REQUIRED ACTIONS =>
a: In the text about the forest sprites, what was the moss on the knoll like?
b: Using the forest sprites text, explain why dogs reacted to the sprites differently than people did.
c: Carry on with the forest sprites text, starting after its final sentence.

Walking on the trail I could hear them before I saw them.
They were always anxious to talk and play and even walk with me a while.
Very social but few people saw or heard them and they had little contact with the human world except to watch them go by.
Dogs were a little different as they have more acute senses and they would often bark and sniff when going by their home.
Sprites love the woods.
They love the trees and most of all they love this mossy knoll where the moss was like a pillow of softness.
Sitting there by the side of the trail they would talk and play and tease the dogs if one chanced to notice them.
Walking up the trail I could feel their excitement as I grew closer and hear their excited chatter.
Some would jump off the ledge landing on my shoulders and whisper in my ear.
Show me places that only they knew and through them was able to catch a glimpse of forest life beyond human knowing.
I never actually “saw” them but would see shadows and feel their presence.
When they hopped on my shoulder it was like someone lightly touching you with their fingers.
There was such harmony, light and laughter amongst these creatures of the forest that I often thought how heavy and solid humans had become.
So caught up in “stuff” and “what if’s” that we’ve forgotten how to dance with abandonment.
Over the years I always looked forward to treading that path to delight in the energy of the sprites.
And then one day… as I headed towards the mossy bank there were no greetings.
No sense that they were ever there and my heart grew heavy with grief.
Had I done something to offend them?
Had something or someone hurt them?
I called out.
I reached out with my mind and heard a faint reply.

AVAILABLE DATA =>
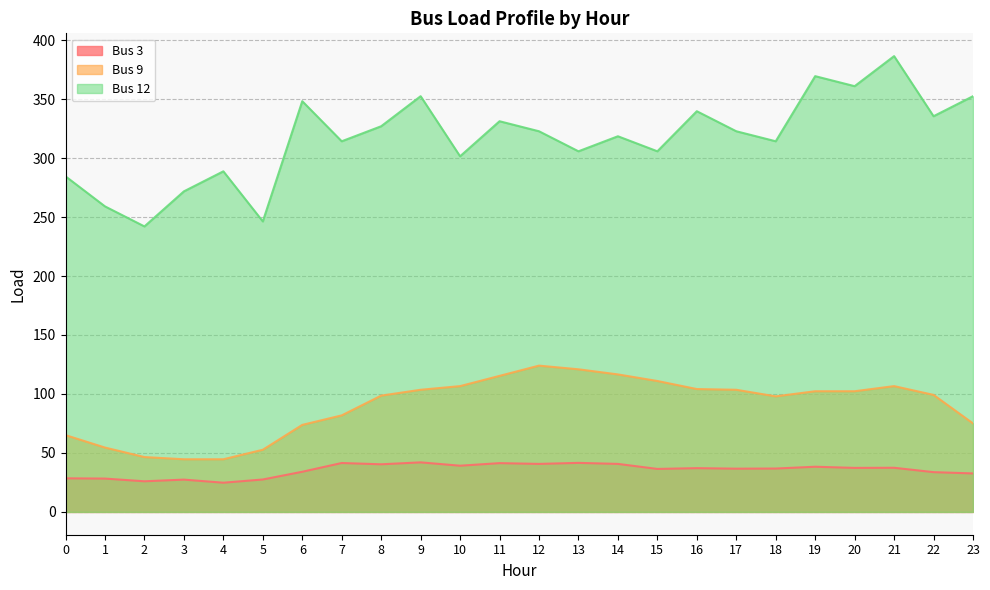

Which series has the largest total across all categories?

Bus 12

==

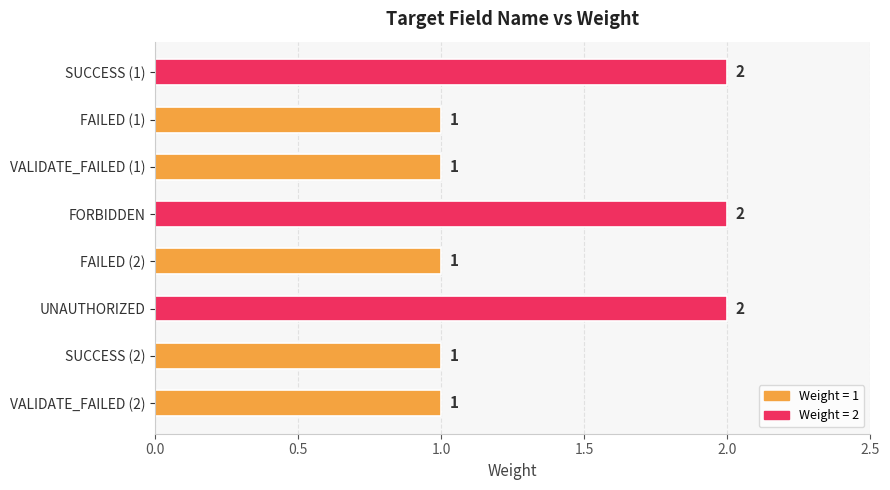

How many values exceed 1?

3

RESPONSES BY ITEM NUMBER =>
a: It was like a pillow of softness.

b: Dogs have more acute senses, so while few people saw or heard the sprites, dogs would often bark and sniff when going by their home.

c:
As the voice came nearer I realized that it was only one voice.
Upon inquiring anxiously as to where everyone was he said he had been left behind to wait for me.
To let me know where they had gone.
Further, into the deep darkness of the woods they had found another home that was more remote and on a higher mossy cliff with water that trickled down the slope.
When I asked why they left he said that there were great changes happening here that they could no longer live with and so had moved on.
He didn’t know what changes but like a rabbit fleeing a forest fire they had smelled the smoke.
Sad to part, he stayed for a while and kept me company but I knew he as restless to join the others.
It had been a few weeks since I’d last seen them and they had left shortly after our last visit.
Asking if I would ever see them again, he didn’t know but said that I would always hear them if they sensed me.
He left and I turned around and came home.
Not wanting to travel any further along the trail.
About ten days later I headed up the path once more just in case someone was still there and saw what had made them move on.
Heavy-duty equipment had widened the trail and a pipeline was going in through the wilderness.
Replacing old water mains that have been in disuse for years.
But worst of all the mossy knoll that I knew so well was now gone.
Blasted into rubble.
Somehow they knew!
And moved on.
Leaving behind an echo.
A shadow of what once was.
I don’t travel that path any longer.
The newness of the trail has lost its wildness.
And once again I walk alone.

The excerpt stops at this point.